1. Cancer cells, which have a reproductive capacity, may be forced into the adjoining tissue, or find entrance into blood vessels or lymphatics severed during operation, and there continue their activity and produce new lesions.
2. By implantation, cancer cells, already started on their reproductive career, may be transferred to freshly cut surfaces, and there may develop new lesions, favored by the continued derangement of the blood current.
3. Cancer cells may have existed outside of the immediate area which was removed surgically, and so may continue to develop new lesions, being further stimulated thereto by the manipulations attending the operation.
4. We know, finally, that the occasional removal of lesions which are afterwards shown microscopically to be benign, such as adenoma, cysts, chronic mastitis, etc., will sometimes be followed by the development of true cancer, which will then pursue a malignant course.
On the occurrence, therefore, of any lump or lesion which might possibly be or become cancer, the greatest caution should be exercised to avoid all manipulation, lest a spread of the disease should render it more rebellious to treatment. For in the medical management of cancer it is naturally more difficult to cure a patient when there are large numbers of diseased cells, in one or various locations, which are already giving forth their poisonous hormone, vitiating the blood stream.

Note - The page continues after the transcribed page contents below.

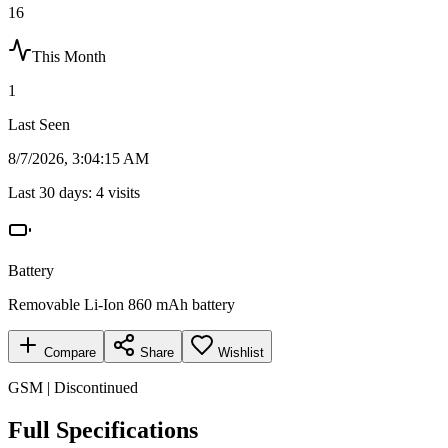
16
This Month
1
Last Seen
8/7/2026, 3:04:15 AM
Last 30 days:
4
visits
Battery
Removable Li-Ion 860 mAh battery
Compare
Share
Wishlist
GSM | Discontinued
Full Specifications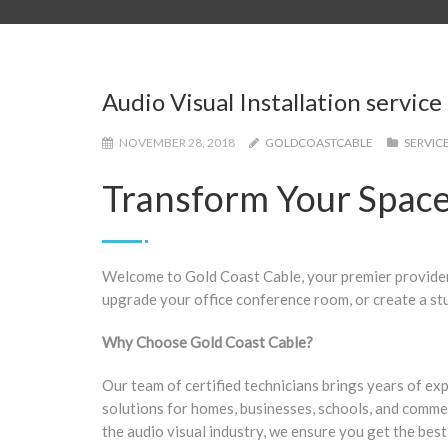
Audio Visual Installation service
NOVEMBER 28, 2018
GOLDCOASTCABLE
SERVIC
Transform Your Space 
Welcome to Gold Coast Cable, your premier provider 
upgrade your office conference room, or create a st
Why Choose Gold Coast Cable?
Our team of certified technicians brings years of ex
solutions for homes, businesses, schools, and commerc
the audio visual industry, we ensure you get the best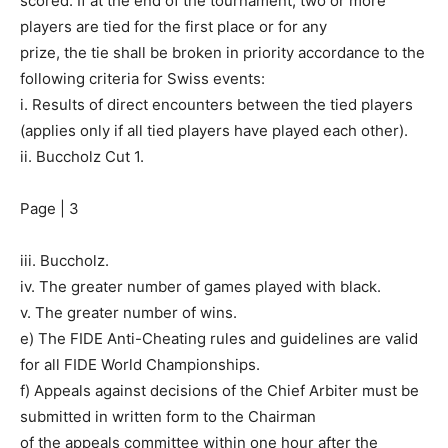
scored. If at the end of the tournament, two or more
players are tied for the first place or for any
prize, the tie shall be broken in priority accordance to the
following criteria for Swiss events:
i. Results of direct encounters between the tied players
(applies only if all tied players have played each other).
ii. Buccholz Cut 1.
Page | 3
iii. Buccholz.
iv. The greater number of games played with black.
v. The greater number of wins.
e) The FIDE Anti-Cheating rules and guidelines are valid
for all FIDE World Championships.
f) Appeals against decisions of the Chief Arbiter must be
submitted in written form to the Chairman
of the appeals committee within one hour after the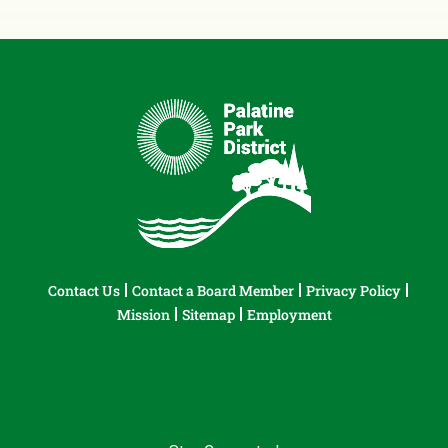
Contact Us
Contact a Board Member
Privacy Policy
Mission
Sitemap
Employment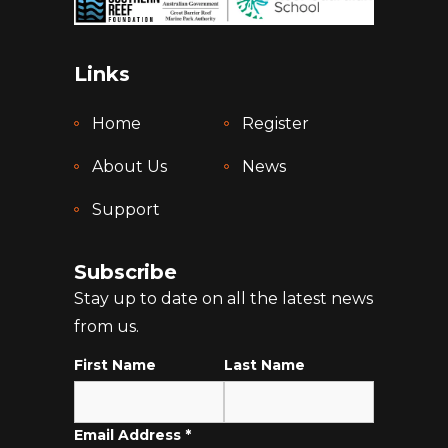
Links
Home
Register
About Us
News
Support
Subscribe
Stay up to date on all the latest news
from us.
First Name
Last Name
Email Address
*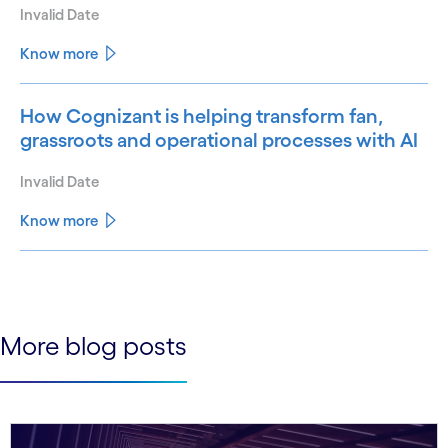
Invalid Date
Know more
How Cognizant is helping transform fan,
grassroots and operational processes with AI
Invalid Date
Know more
See less
See more
More blog posts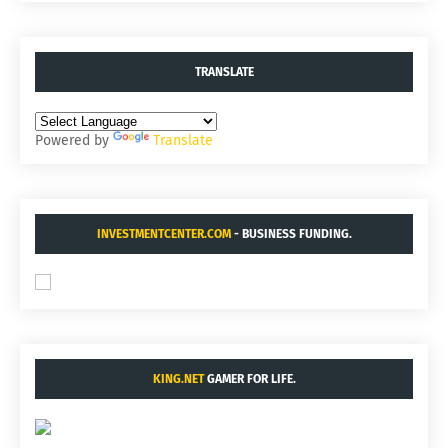
TRANSLATE
Powered by
Translate
INVESTMENTCENTER.COM
- BUSINESS FUNDING.
KING.NET
GAMER FOR LIFE.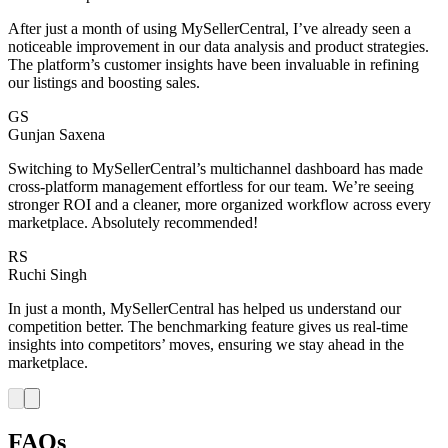
After just a month of using MySellerCentral, I’ve already seen a
noticeable improvement in our data analysis and product strategies.
The platform’s customer insights have been invaluable in refining
our listings and boosting sales.
GS
Gunjan Saxena
Switching to MySellerCentral’s multichannel dashboard has made
cross-platform management effortless for our team. We’re seeing
stronger ROI and a cleaner, more organized workflow across every
marketplace. Absolutely recommended!
RS
Ruchi Singh
In just a month, MySellerCentral has helped us understand our
competition better. The benchmarking feature gives us real-time
insights into competitors’ moves, ensuring we stay ahead in the
marketplace.
FAQs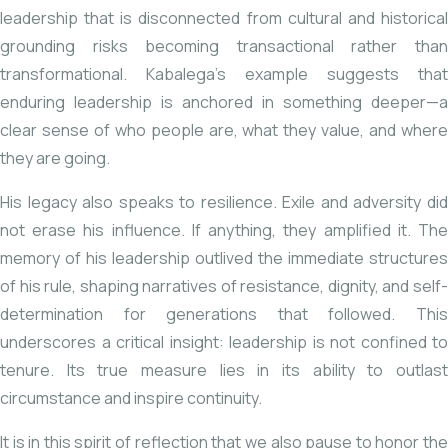
leadership that is disconnected from cultural and historical
grounding risks becoming transactional rather than
transformational. Kabalega’s example suggests that
enduring leadership is anchored in something deeper—a
clear sense of who people are, what they value, and where
they are going.
His legacy also speaks to resilience. Exile and adversity did
not erase his influence. If anything, they amplified it. The
memory of his leadership outlived the immediate structures
of his rule, shaping narratives of resistance, dignity, and self-
determination for generations that followed. This
underscores a critical insight: leadership is not confined to
tenure. Its true measure lies in its ability to outlast
circumstance and inspire continuity.
It is in this spirit of reflection that we also pause to honor the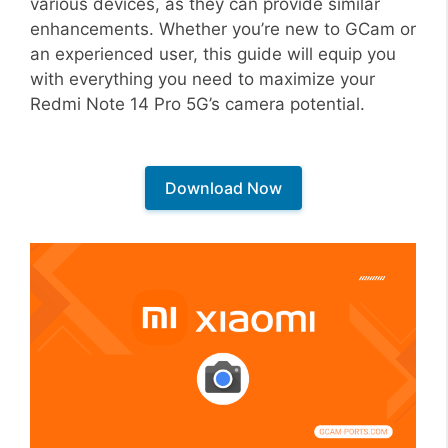
various devices, as they can provide similar
enhancements. Whether you’re new to GCam or
an experienced user, this guide will equip you
with everything you need to maximize your
Redmi Note 14 Pro 5G’s camera potential.
Download Now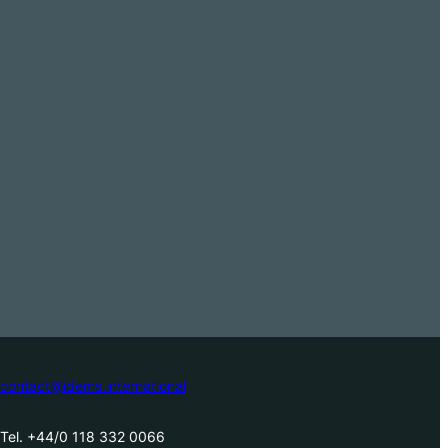
contact@idems.international
Tel. +44/0 118 332 0066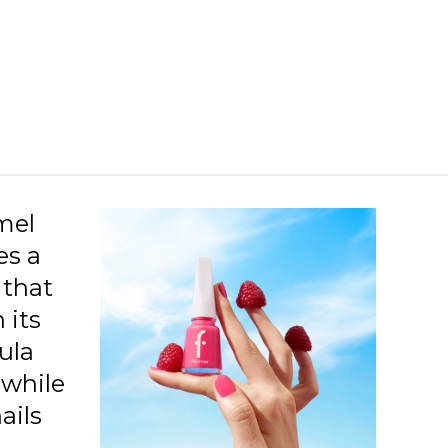
27 Berry Nuances New
28 Bordeaux Scream New
27 Milk Foam New
28 Bordeaux Red New
46 Cream Silk New
01 Glass Effect New
mel
es a
05 Beige Latte New
 that
06 Lost In Bordeaux New
 its
10 Snow White New
ula
11 Purple Scarlet New
 while
ails
13 Black Minimalism New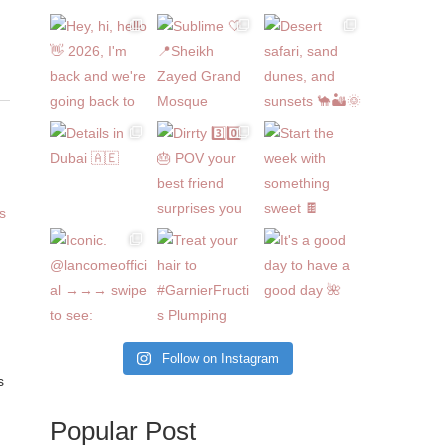
Follow on Instagram
s
Popular Post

The New York Board of Health has recently inaugurated a service for the examination of specimens excised from suspected cancer, in order to establish the diagnosis microscopically before surgical operation. There could hardly be devised a more effective plan to increase the mortality from cancer and to render many more cases really inoperable than this one would surely be; for by thus cutting into cancerous tissue and opening lymphatic channels and blood vessels, with the opportunity for absorption of cancerous elements during the necessary delay, metastases would certainly be induced which would render a surgical removal or a dietary and medicinal treatment immeasurably less effective. It is to be hoped that this scheme will be immediately abandoned.
Recurrence of cancer is far more common during the first year after operation than in any other single year, but, as we shall see shortly, there is no time limit when the disease may not manifest itself anew. It is understood, of course, that recurrence depends also largely on the previous duration, extent, and malignancy of the tumor, and exact statistics are very few and imperfect in regard to these matters.
It is well known that not long ago three years was considered as the time at which, if there had been no recurrence, the cancer could be considered as cured, and very many statistics have been based on this period. But with further experience and closer observation, and with more diligent following up cases, it was found that recurrences did take place more or less frequently at subsequent periods, and now the time limit has been arbitrarily extended to five years. This is because the very large proportion of recurrences are in the first year, varying for different locations and conditions from as high as 50 to 80 per cent in different statistics.
But as the patients who have lived out the five-year limit are followed up more carefully, it is found that recurrences do happen all along the following years, so that they are recorded as occurring 6, 8, 9, 20, and 25 years after operation; I have met with many after 3 or 5 years, and even as late as 15 years after operation. The vast majority of cases, however, are not thus accurately followed out, much less reported, and thus far we have few data on which to make accurate statements as to the actual permanent cure of cancer by the knife.
Recurrent cancer, as one constantly observes it, is most deplorable, and many who have had much to do with these cases realize that the distress is often far greater than in other cases in which the disease has run a natural course, without operation and under good medical guidance. The pain attending growths in scar tissue is generally intense and commonly requires anodynes continually and increasingly; these in turn, by disturbing digestion and locking up the secretions, seem to augment the disease. Even with these patients, however, very much may be done to relieve their suffering by proper dietary and medicinal means, with suitable local medication, as I have constantly seen, so that opiates need be but little used.